● AIM OF THE TASK:
In the records below, write out the lines starting with the line containing "class: Liliopsida" and going on through the line containing "common name: Hairy panic grass", both included, copied without any change.

● INFORMATION SUPPLIED:
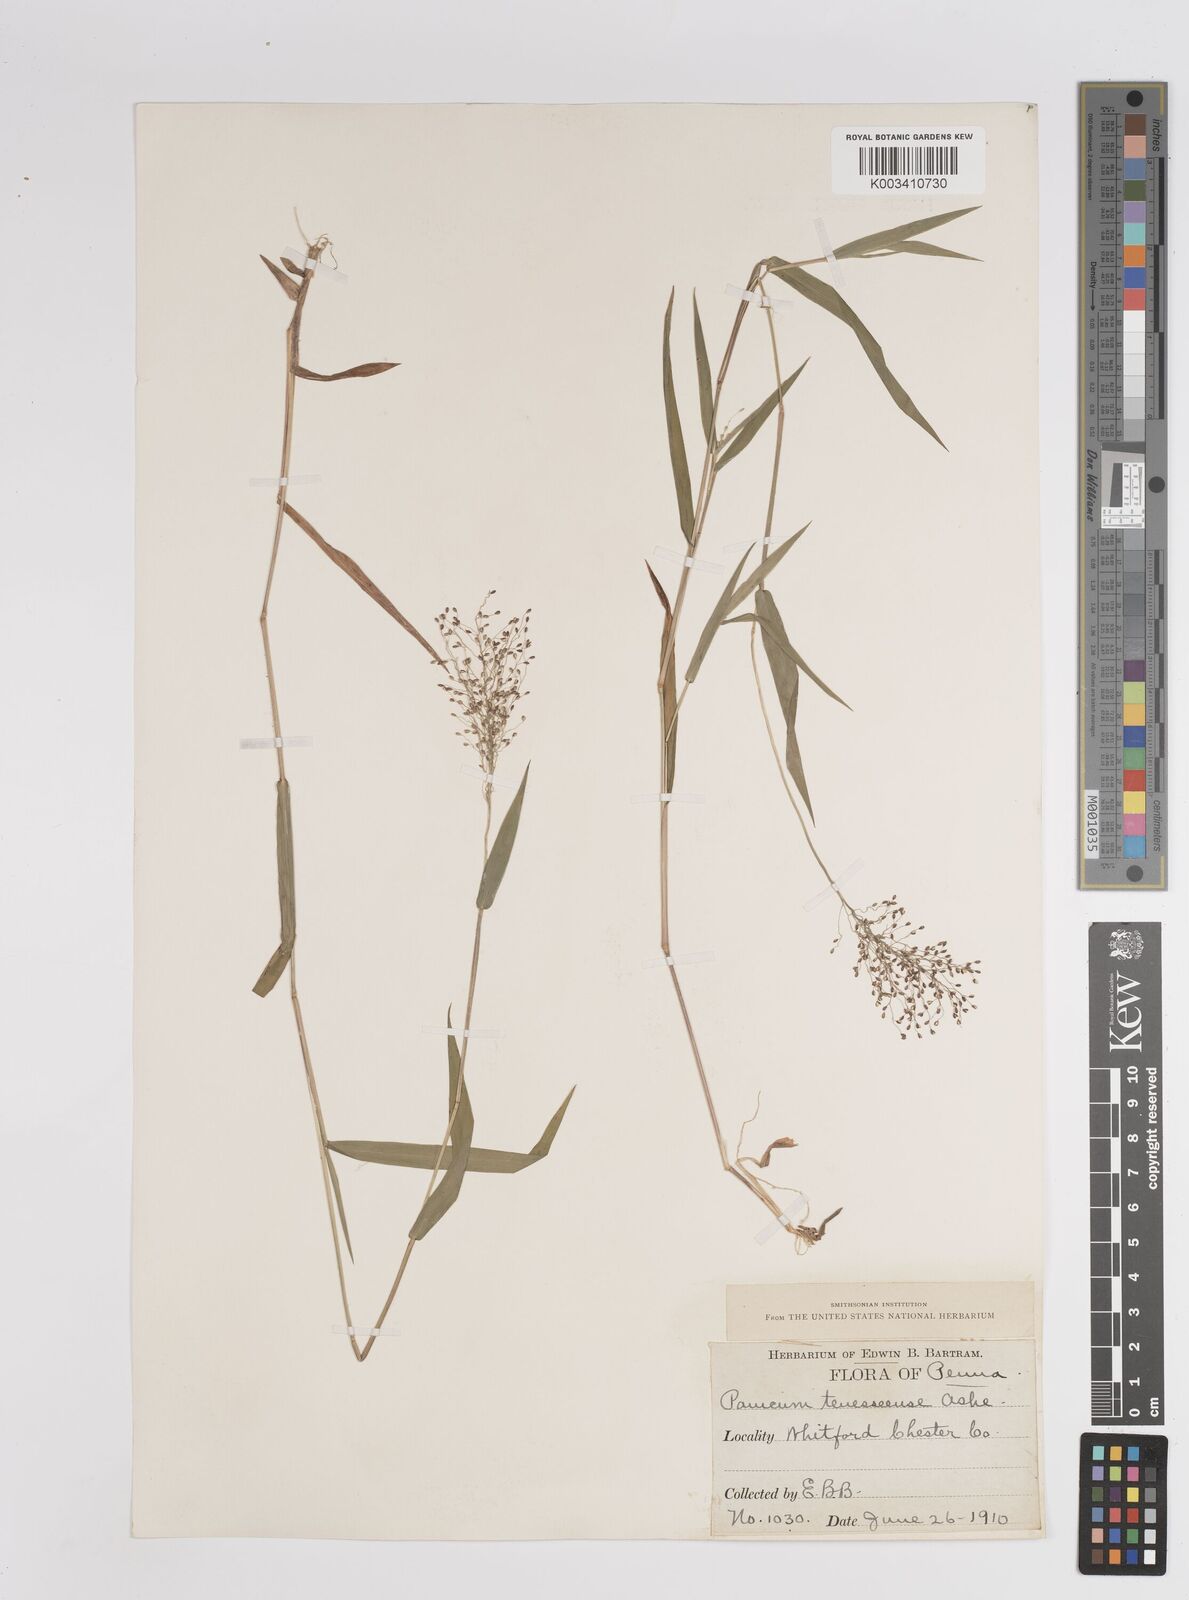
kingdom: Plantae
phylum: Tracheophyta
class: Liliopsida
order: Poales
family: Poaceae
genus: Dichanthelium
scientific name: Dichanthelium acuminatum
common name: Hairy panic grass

...

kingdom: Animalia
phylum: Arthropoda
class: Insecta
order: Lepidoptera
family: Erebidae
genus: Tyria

● SOLUTION TO THIS TASK:
class: Liliopsida
order: Poales
family: Poaceae
genus: Dichanthelium
scientific name: Dichanthelium acuminatum
common name: Hairy panic grass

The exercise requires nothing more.